Kapıyı açalım mı açmayalım mı diye.
Sonunda korkarak kapıyı açıyorlar ve kafalarını dışarı uzatıp yemlenip hemen geri çekiyorlar.
Bir süre böyle devam ediyor. Hiçbir şey olmuyor.
Kümesteki tavuklar rahatlıyor. Korkuları azalıyor.

Nihayet bir gece tilki kümesin önündeki avluya mısır döküyor.
Artık korkusuz olan tavuklar genç ve artık güçlü horozun öncülüğünde dışarı çıkıyor ve rahat rahat yemleniyorlar.
Tilki bir süre sonra gece kümesin kapısından kendi mağarasına kadar mısır tanelerini döküyor.
Sabah kümesten çıkan ve korkusuzca yemlenen tavuklar yemlene yemlene mağaraya kadar gidiyorlar.
Sonra mağaraya giriyorlar. Onları içeride bekleyen tilki bütün kümes mağaraya girince mağaranın kapısını kapatıyor.”
Çizgi film burada bitiyor. Işıklar yanıyor.
Ve dersin hocası kürsüye çıkarak;
“İşte Üçüncü Dünya ülkeleri böyle yönetilir” diyor.

Kendilerini kurnaz Tilki ya da Aslan olarak gören ABD ve Batılı emperyalist ülkeler, Üçüncü Dünya Ülkelerini Tavuk, Horoz hatta Kaz olarak görmektedir. Bu ülkeleri ele geçirmek için de sürekli önlerine yem atmakta, yardım eder gözükmektedir.
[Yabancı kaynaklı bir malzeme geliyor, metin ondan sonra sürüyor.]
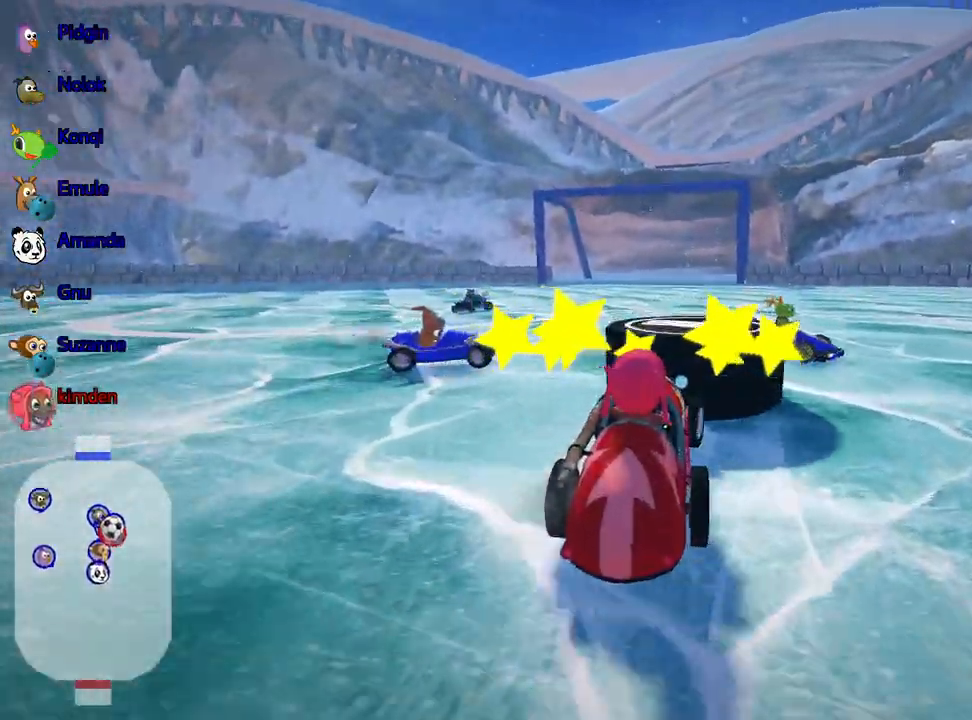
{"keys": ["up"], "events": [[100, "right", "up"], [133, "left", "down"], [350, "left", "up"]]}
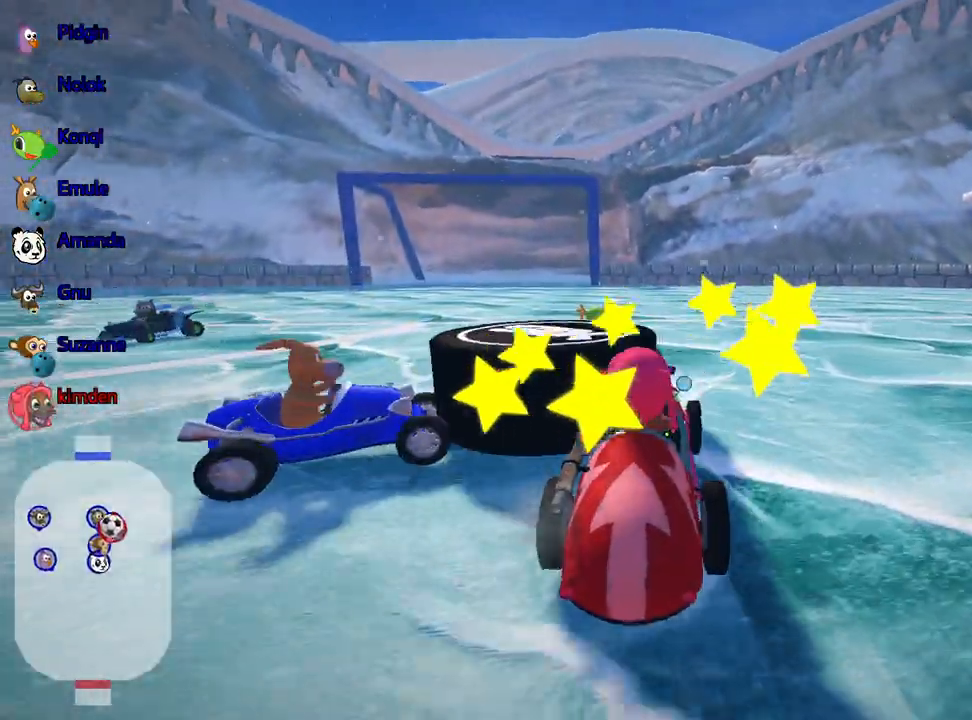
{"keys": ["down"], "events": [[250, "up", "up"], [367, "down", "down"]]}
Üçüncü Dünya Ülkelerinin başındaki akılsız ve ahmak yöneticiler de, açgözlü olmaları nedeniyle, iktidar hırsı nedeniyle zokayı yutmaktadır.

Şimdi seçimler yaklaştı.

Yıllardır üzerimizde oynanan bu oyunları bozmak için, sandık başına gidip, yerli olan, millî olan, ehliyetli ve liyakatli olan parti ve milletvekillerine emaneti teslim etmeliyiz.

Unutmayalım ki, hatalı sollama ölüm, hatalı oylama da zulüm getirir.

“Deveyi yardan uçuran, bir tutam ottur” derler. Biz insanız. Aklımız var, fikrimiz var. İyi düşünmeli, iyi araştırmalı, körü körüne oy kullanmaktan vaz geçip, akıllı hareket etmeliyiz.

Yoksa vebâl büyük. İsterseniz hikâyeyi bir daha okuyun.

                             ASILACAK ADAMSIN ULAN!

“Türk Solu” Dergisi, Cumhurbaşkanı Recep Tayyip Erdoğan'ın boynuna idam ipini geçirip, “Asılacak Adamsın Ulan” diye kapak yapmış.

Hani Türkiye'de “Özgür Basın” yoktu.

Adamlar iç dünyalarında, beyinlerinde geçen düşünceleri kapaktan ve manşetten veriyorlar.

Benim asıl merakım, bu dergiyi Cumhurbaşkanlığı seçimlerinde MHP İstanbul Milletvekili, eskinin Cumhurbaşkanı, şimdi de Milletvekili adayı Ekmeleddin İhsanoğlu da eline alıp sallayarak solcu gençlerden oy istemişti.

Ekmeleddin'in elinde Türk Solu Dergisi.

Ve Ekmeleddin Türk Milliyetçilerinden oy istiyor.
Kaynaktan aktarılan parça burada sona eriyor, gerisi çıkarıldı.